Chapter 8: Factor Analysis

  1. Compare and contrast the factor analytic model with other measurement models, including CTT and IRT, in terms of their applications in instrument development.
  2. Describe the differing purposes of exploratory and confirmatory factor analysis.
  3. Explain how an EFA is implemented, including the type of data required and steps in setting up and fitting the model.
  4. Interpret EFA results, including factor loadings and eigenvalues.
  5. Use a scree plot to visually compare factors in an EFA.
  6. Explain how a CFA is implemented, including the type of data required and steps in setting up and fitting the model.
  7. Interpret CFA results, including factor loadings and fit indices.

Chapter 9: Validity

  1. Define validity in terms of test score interpretation and use, and identify and describe examples of this definition in context.
  2. Compare and contrast three main sources of validity evidence (content, criterion, and construct), with examples of how each type is established, including the validation process involved with each.
  3. Explain the structure and function of a test outline, and how it is used to provide evidence of content validity.
  4. Calculate and interpret a validity coefficient, describing what it represents and how it supports criterion validity.
  5. Describe how unreliability can attenuate a correlation, and how to correct for attenuation in a validity coefficient.
  6. Identify appropriate sources of validity evidence for given testing applications and describe how certain sources are more appropriate than others for certain applications.
  7. Describe the unified view of validity and how it differs from and improves upon the traditional view of validity.
  8. Identify threats to validity, including features of a test, testing process, or score interpretation or use, that impact validity. Consider, for example, the issues of content underrepresentation and misrepresentation, and construct irrelevant variance.

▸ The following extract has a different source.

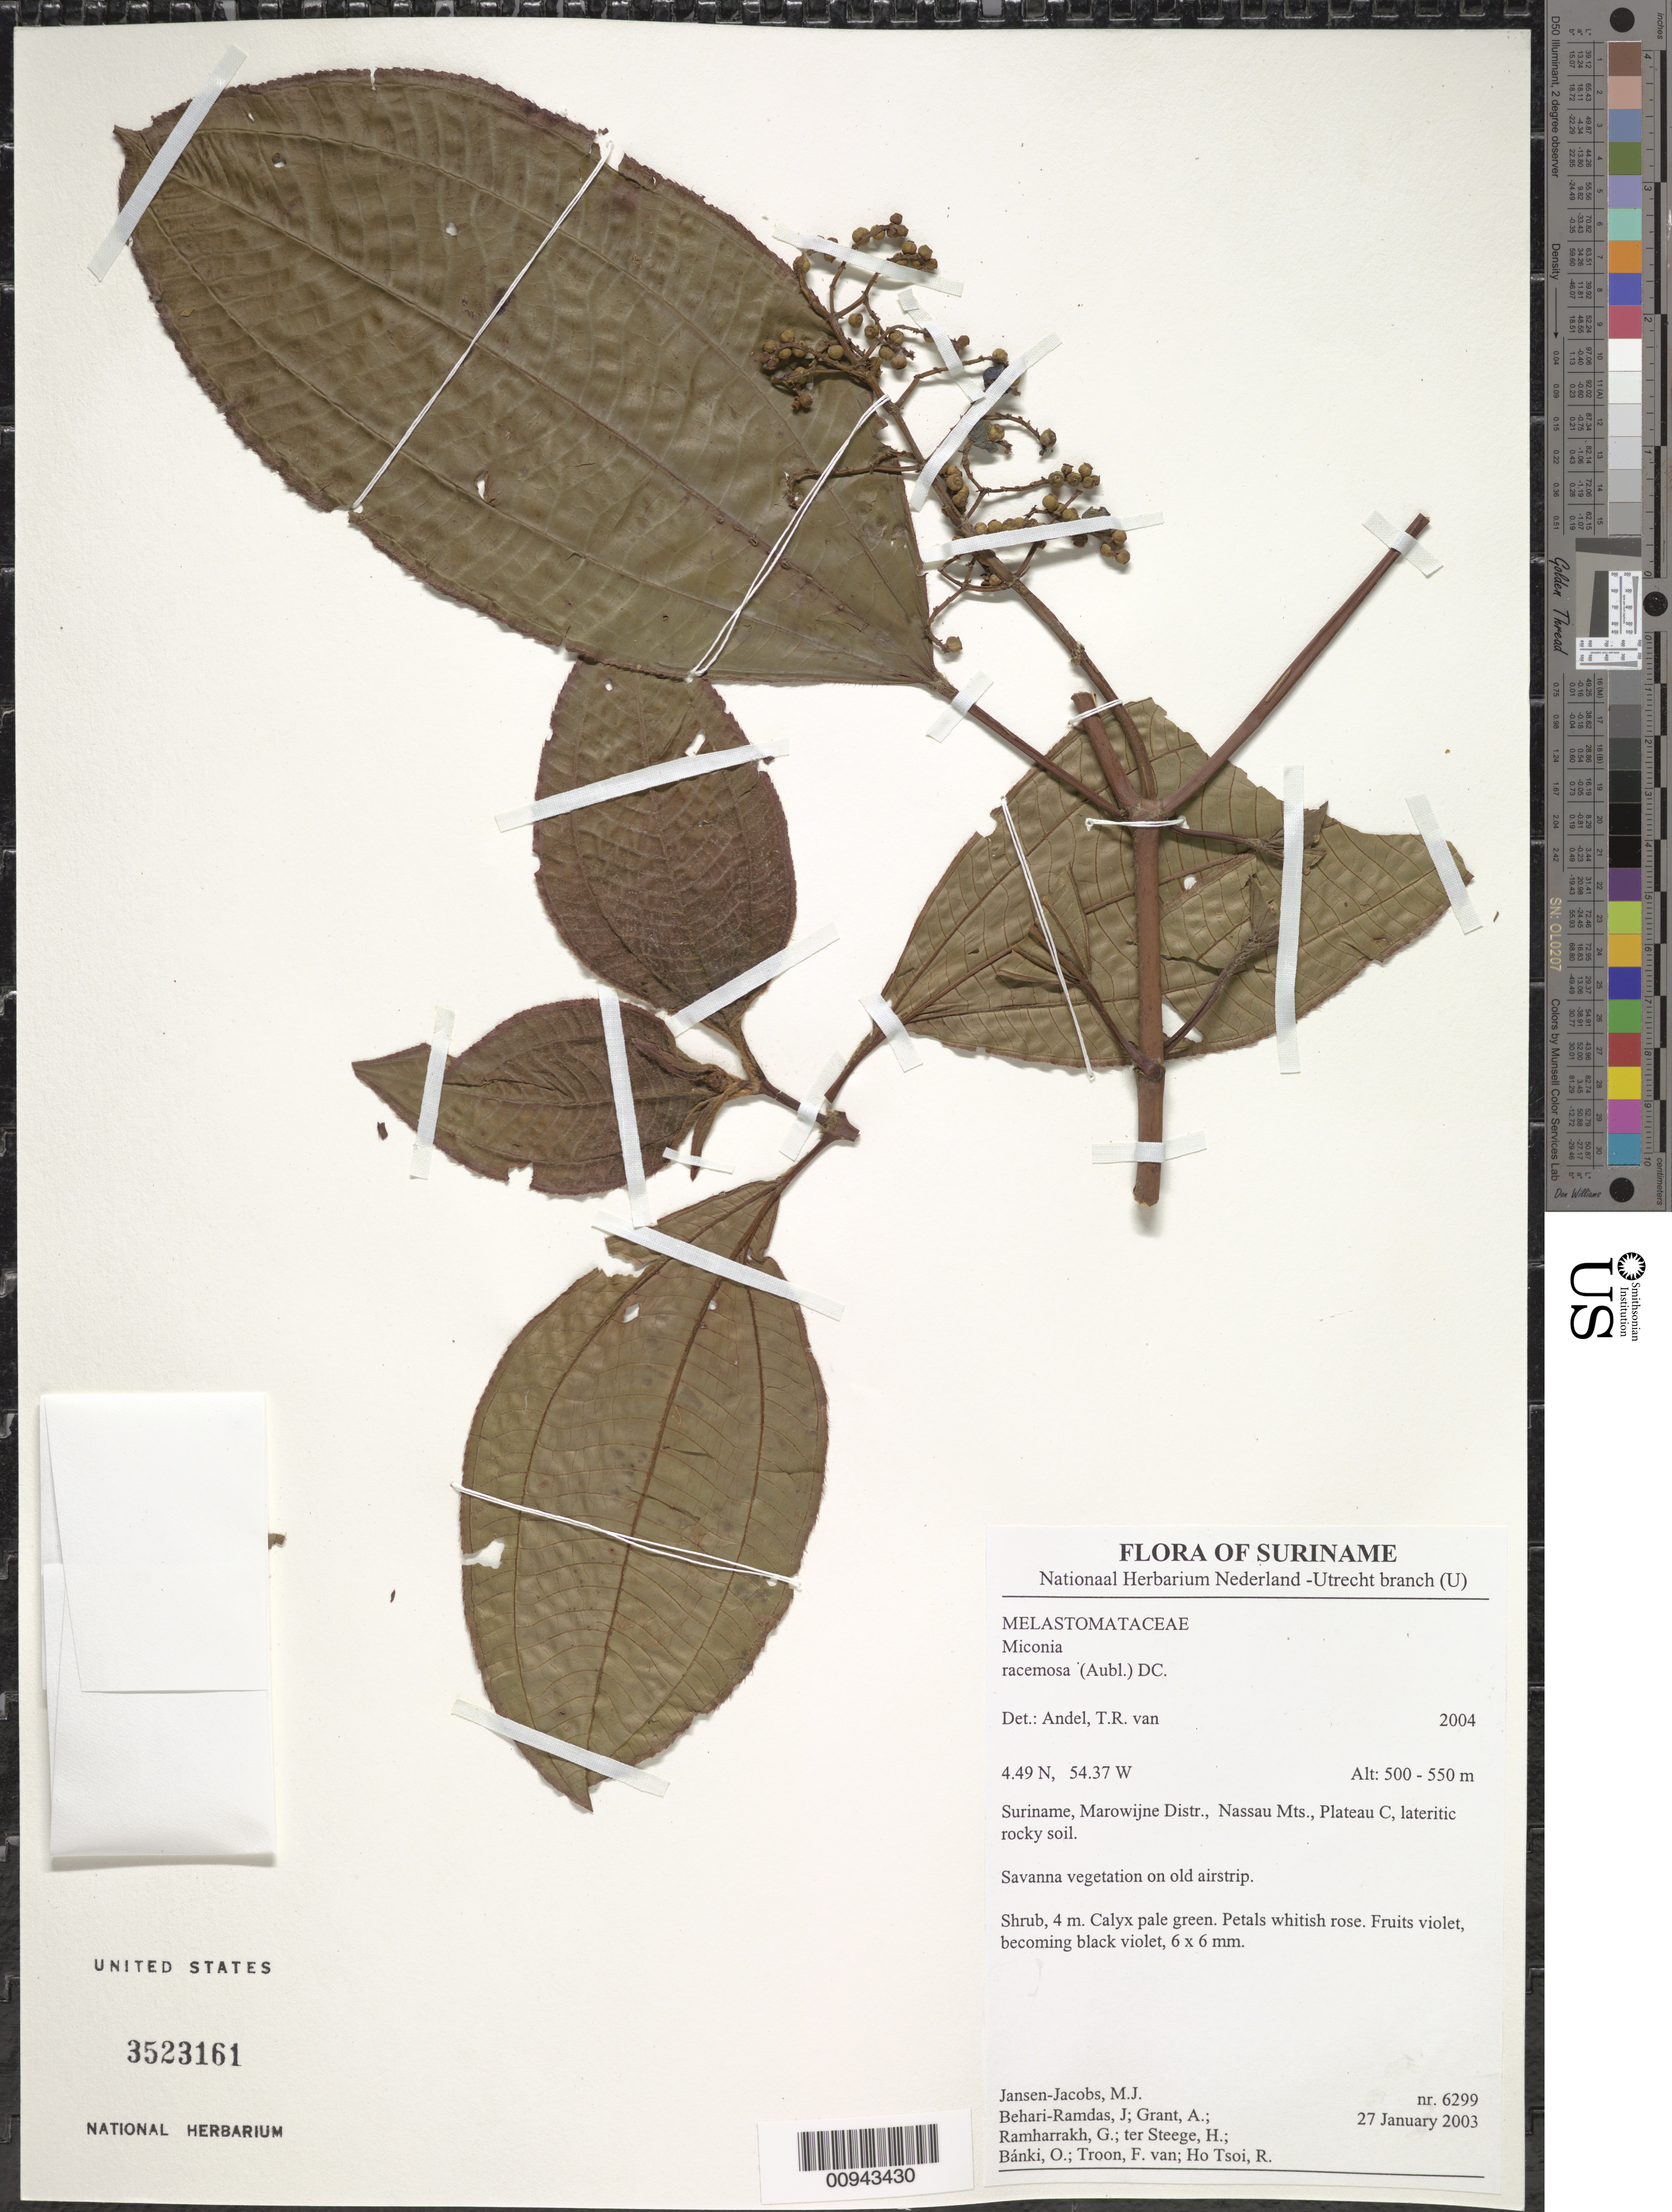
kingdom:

Chapter 10: Test Evaluation

  1. Review and critique the documentation contained in a test review, test manual, or technical report, including:
    1. Data collection and test administration designs,
    2. Reliability analysis results,
    3. Validity analysis results,
    4. Scoring and reporting guidelines,
    5. Recommendations for test use.
  2. Compare and contrast tests using reported information.
  3. Use information reported for a test to determine the appropriateness of the test for a given application.